::: Supplied information :::

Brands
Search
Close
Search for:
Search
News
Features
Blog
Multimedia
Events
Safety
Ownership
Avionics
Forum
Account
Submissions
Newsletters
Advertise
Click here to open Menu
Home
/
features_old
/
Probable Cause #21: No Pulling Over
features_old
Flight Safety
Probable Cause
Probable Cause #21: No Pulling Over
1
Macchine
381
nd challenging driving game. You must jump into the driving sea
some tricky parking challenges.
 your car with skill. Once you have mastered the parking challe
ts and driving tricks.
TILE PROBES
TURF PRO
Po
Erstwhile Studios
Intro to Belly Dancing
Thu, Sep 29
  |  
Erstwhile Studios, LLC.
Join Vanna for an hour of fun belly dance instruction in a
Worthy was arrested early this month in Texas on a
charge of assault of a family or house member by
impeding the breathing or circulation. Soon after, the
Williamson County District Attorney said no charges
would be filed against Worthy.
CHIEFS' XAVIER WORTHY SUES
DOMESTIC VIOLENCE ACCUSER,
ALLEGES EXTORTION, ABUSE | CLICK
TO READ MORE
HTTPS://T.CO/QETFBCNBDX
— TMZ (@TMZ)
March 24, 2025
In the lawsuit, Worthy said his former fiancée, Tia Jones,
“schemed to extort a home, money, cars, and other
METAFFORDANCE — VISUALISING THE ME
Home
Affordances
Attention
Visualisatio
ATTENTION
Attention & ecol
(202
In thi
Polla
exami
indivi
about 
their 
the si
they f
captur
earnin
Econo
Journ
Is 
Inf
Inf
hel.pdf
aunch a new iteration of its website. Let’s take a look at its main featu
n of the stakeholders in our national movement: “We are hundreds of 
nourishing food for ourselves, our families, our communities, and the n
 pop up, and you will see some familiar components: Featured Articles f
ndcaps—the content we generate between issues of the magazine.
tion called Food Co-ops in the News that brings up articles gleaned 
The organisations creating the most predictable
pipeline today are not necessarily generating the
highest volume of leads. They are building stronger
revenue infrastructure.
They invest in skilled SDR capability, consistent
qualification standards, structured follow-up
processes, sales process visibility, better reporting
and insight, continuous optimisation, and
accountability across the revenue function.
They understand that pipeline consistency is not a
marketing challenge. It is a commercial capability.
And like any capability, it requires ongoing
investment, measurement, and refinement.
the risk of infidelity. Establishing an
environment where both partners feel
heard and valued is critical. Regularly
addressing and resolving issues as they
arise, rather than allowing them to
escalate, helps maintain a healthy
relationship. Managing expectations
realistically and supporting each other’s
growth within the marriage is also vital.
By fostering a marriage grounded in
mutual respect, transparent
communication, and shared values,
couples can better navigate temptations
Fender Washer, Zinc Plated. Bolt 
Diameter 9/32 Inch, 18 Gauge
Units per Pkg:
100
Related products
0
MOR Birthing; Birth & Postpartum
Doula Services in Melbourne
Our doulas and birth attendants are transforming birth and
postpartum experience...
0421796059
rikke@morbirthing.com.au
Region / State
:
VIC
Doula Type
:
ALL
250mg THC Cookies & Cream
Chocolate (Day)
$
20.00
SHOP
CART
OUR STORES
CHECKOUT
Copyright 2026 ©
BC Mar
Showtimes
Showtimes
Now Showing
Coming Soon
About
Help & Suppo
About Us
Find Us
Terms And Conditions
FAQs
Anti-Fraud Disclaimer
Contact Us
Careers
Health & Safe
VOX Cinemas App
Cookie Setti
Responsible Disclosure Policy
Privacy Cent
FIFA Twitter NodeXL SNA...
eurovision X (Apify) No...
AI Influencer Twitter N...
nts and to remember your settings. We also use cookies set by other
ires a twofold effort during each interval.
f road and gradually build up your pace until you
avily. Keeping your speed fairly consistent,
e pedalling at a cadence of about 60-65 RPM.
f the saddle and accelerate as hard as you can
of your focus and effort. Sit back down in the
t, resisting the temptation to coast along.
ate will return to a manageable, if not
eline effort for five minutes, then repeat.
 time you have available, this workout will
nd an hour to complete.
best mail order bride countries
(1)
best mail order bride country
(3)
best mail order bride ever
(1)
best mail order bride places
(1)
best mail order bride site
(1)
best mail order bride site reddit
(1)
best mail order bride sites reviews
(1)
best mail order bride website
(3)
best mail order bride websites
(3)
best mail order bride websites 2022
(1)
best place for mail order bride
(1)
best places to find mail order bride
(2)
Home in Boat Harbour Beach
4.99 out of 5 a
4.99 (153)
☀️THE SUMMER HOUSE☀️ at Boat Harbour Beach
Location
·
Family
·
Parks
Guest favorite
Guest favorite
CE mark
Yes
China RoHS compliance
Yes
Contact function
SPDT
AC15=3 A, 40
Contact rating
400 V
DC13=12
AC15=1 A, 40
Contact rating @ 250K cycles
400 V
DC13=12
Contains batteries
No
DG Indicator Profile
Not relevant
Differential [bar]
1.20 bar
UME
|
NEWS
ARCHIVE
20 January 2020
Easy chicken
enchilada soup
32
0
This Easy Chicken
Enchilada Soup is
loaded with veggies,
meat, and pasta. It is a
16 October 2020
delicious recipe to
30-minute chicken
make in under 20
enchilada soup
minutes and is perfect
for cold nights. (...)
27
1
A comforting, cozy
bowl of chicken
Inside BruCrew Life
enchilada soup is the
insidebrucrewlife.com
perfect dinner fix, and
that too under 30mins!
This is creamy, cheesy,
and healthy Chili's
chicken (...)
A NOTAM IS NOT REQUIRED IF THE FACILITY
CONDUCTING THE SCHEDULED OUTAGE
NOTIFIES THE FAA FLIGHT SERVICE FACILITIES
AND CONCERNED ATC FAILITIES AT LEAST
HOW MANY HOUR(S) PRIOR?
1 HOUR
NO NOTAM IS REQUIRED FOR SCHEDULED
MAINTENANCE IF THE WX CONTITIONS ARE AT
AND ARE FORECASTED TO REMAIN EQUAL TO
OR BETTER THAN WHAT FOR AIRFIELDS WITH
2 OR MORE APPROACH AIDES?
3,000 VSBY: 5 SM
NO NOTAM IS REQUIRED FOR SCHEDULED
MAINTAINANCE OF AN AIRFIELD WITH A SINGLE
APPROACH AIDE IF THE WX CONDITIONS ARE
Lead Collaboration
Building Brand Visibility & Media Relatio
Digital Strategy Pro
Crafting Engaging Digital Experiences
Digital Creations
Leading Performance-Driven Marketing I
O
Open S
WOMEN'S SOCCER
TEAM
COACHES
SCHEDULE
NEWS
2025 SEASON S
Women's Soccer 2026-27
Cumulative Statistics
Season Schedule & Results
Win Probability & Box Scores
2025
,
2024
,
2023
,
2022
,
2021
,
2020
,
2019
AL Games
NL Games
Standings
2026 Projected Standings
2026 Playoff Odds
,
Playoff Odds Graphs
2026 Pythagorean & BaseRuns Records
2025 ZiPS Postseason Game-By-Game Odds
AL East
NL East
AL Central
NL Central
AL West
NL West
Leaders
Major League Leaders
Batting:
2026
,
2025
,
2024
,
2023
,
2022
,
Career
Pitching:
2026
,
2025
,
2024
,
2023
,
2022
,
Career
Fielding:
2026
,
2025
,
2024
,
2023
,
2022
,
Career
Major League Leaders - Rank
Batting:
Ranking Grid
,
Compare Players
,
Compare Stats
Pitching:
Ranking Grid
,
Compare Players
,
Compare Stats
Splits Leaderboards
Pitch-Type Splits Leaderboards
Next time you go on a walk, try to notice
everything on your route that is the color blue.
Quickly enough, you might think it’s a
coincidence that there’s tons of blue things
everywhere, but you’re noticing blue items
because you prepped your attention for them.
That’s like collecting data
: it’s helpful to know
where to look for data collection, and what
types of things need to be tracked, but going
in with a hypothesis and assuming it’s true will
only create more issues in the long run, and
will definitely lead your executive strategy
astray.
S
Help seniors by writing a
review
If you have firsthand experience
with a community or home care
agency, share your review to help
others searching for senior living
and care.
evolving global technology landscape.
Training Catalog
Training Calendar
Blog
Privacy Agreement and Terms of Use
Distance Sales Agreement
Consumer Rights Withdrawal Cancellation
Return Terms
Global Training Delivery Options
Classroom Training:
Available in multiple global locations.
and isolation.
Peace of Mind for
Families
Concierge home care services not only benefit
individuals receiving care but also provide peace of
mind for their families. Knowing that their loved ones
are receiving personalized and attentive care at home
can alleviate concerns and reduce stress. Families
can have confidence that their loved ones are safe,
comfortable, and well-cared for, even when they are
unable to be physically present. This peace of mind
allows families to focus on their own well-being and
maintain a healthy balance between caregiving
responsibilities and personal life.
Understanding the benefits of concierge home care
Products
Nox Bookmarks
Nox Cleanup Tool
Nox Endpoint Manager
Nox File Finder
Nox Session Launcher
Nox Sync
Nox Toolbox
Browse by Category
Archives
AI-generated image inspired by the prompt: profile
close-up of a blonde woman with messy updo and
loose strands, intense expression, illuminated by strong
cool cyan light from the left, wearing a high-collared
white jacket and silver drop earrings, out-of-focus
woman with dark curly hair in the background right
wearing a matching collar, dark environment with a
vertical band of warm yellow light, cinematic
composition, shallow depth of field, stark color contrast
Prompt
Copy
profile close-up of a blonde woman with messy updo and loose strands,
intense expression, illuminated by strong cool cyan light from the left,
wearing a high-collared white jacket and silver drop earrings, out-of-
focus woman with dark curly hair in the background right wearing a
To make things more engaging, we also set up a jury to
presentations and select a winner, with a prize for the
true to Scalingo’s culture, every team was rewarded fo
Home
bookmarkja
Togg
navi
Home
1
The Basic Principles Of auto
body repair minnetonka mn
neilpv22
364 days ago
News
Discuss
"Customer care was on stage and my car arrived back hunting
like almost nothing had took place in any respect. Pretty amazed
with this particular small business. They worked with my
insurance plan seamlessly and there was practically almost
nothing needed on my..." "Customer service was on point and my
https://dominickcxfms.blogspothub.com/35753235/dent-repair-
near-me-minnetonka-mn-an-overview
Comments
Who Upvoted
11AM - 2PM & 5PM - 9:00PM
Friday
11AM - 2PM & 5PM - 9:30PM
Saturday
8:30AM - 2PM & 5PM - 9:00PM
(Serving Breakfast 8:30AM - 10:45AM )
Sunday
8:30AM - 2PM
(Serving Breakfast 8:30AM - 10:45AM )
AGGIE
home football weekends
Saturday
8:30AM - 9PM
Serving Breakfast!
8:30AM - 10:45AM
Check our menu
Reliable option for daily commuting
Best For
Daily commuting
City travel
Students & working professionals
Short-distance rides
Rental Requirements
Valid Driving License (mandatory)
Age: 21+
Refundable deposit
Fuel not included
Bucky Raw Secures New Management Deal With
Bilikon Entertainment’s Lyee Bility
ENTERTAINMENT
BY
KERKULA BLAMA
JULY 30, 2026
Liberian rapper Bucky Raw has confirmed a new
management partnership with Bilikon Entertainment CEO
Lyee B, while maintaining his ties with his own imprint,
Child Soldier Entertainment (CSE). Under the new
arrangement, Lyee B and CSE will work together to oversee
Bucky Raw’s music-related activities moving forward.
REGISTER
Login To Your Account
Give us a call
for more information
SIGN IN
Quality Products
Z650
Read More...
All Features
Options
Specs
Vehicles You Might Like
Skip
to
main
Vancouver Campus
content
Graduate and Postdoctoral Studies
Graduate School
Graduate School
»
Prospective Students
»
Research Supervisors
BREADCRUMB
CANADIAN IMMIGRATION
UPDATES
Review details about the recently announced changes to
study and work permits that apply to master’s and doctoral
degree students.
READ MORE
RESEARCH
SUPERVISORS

:::

Exercise objective: All lines above from the one holding "March 24, 2025" to the one holding "marketing challenge. It", inclusive, are to be copied exactly; no other line is wanted.

Expected answer:
March 24, 2025
In the lawsuit, Worthy said his former fiancée, Tia Jones,
“schemed to extort a home, money, cars, and other
METAFFORDANCE — VISUALISING THE ME
Home
Affordances
Attention
Visualisatio
ATTENTION
Attention & ecol
(202
In thi
Polla
exami
indivi
about 
their 
the si
they f
captur
earnin
Econo
Journ
Is 
Inf
Inf
hel.pdf
aunch a new iteration of its website. Let’s take a look at its main featu
n of the stakeholders in our national movement: “We are hundreds of 
nourishing food for ourselves, our families, our communities, and the n
 pop up, and you will see some familiar components: Featured Articles f
ndcaps—the content we generate between issues of the magazine.
tion called Food Co-ops in the News that brings up articles gleaned 
The organisations creating the most predictable
pipeline today are not necessarily generating the
highest volume of leads. They are building stronger
revenue infrastructure.
They invest in skilled SDR capability, consistent
qualification standards, structured follow-up
processes, sales process visibility, better reporting
and insight, continuous optimisation, and
accountability across the revenue function.
They understand that pipeline consistency is not a
marketing challenge. It is a commercial capability.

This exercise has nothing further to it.